The saddest thing is that the children who are put into these institutions will someday age out and become chronological adults, if they live so long, who will need a lot of help adjusting to life in the real world. Some of them probably will have little kids in tow by the time they are 20, given these "Christians" obsession with child marriage in lieu of education. These so-called "Christians" aren't going to help them, so that leaves the rest of us.
You've never talked to a Christian, have you?
Are you nuts? I was raised Christian in a neighborhood that was predominantly Christian, and a good deal of my friends were and are Christian. In my hometown, the Methodist Church was opposite the Catholic Church on the town square, the Unitarians were two blocks away, the Quakers two blocks in the other direction, the Lutherans, the Episcopalians, and the Baptists three. There were actually two Presbyterian churches. We even had Dutch Reformed. We just didn't have "pastors" sniffing little girls' panties, "purity culture,"
and pigs trying to "marry" 16-year-old girls who had years of education ahead of them and get them pregnant constantly. And we didn't have bizarre overgrown boys walking around town with guns trying to find their missing "manhood," either.

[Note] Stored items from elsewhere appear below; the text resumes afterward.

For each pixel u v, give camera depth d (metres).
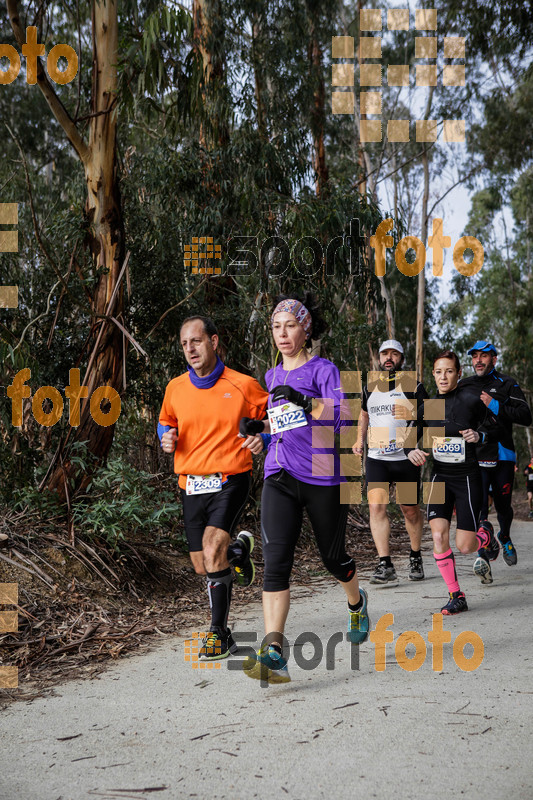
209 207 8.94
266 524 3.72
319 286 9.51
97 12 6.96
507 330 29.98
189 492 4.23
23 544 5.48
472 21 16.17
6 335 6.59
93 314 6.50
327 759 2.70
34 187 12.95
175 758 2.77
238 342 8.98
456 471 5.12
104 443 6.46
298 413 3.71
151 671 3.92
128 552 5.94
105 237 6.87
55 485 6.20
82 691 3.62
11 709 3.39
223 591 4.10
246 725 3.07
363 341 10.52
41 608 4.85
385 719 3.08
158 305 8.05
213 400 4.16
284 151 9.82
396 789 2.45
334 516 3.75
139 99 7.58
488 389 6.73
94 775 2.65
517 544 9.08
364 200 9.68
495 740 2.82
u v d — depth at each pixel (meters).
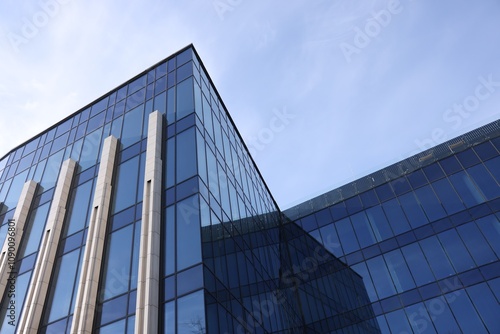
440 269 26.81
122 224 20.23
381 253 30.03
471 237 27.02
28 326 18.03
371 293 28.30
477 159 30.38
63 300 18.94
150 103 26.59
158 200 19.50
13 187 30.08
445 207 29.48
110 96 30.73
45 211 25.30
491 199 27.84
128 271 17.84
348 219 33.66
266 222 31.19
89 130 29.11
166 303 15.73
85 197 23.78
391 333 25.88
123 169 23.36
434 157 32.56
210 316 14.94
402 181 33.00
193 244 17.06
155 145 22.00
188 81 25.53
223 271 18.11
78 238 21.55
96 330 16.55
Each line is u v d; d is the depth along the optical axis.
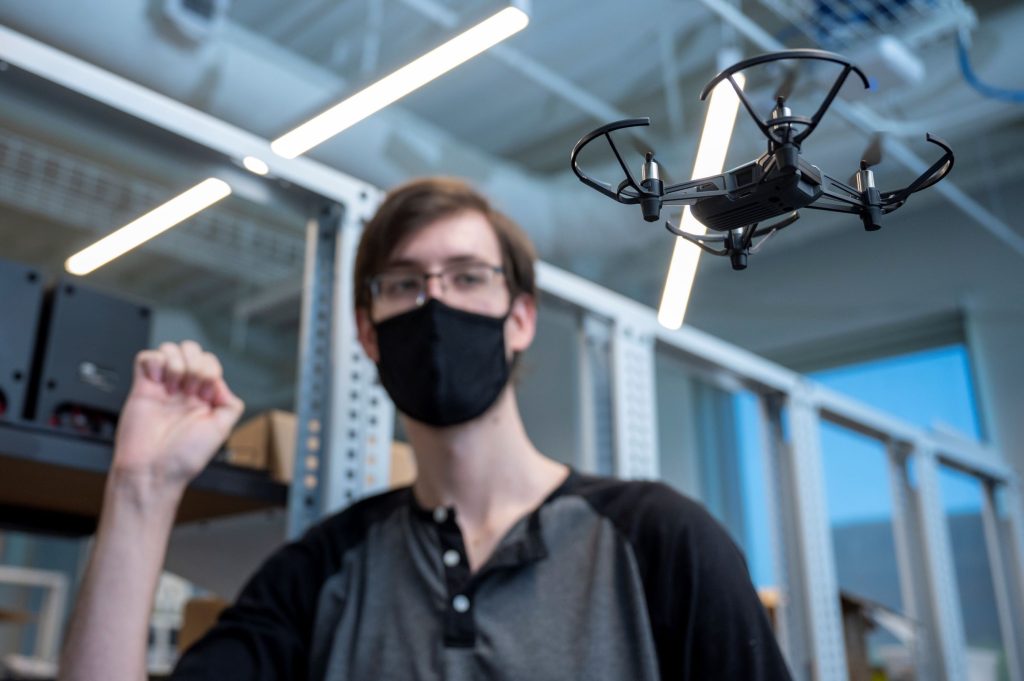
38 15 1.91
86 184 3.54
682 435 4.45
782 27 2.81
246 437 1.28
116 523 0.84
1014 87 2.46
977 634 3.54
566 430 4.55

BTW: In my life, I've prayed at several Christian hotspots, St. Peter's, Ephesus, Canterbury, St. Paul's, Westminster Abbey, to name a few. And little St. Stevens down from the office, where I used to spend Good Friday doing the Stations of the Cross. I've talked with a lot of Christians. In college, I had a boyfriend who did something really wrong. I went to a priest I knew and asked whether I should find a way to forgive him. We had a long talk about forgiveness, and he said that it was my choice, but if I did, never, ever tell him that I did.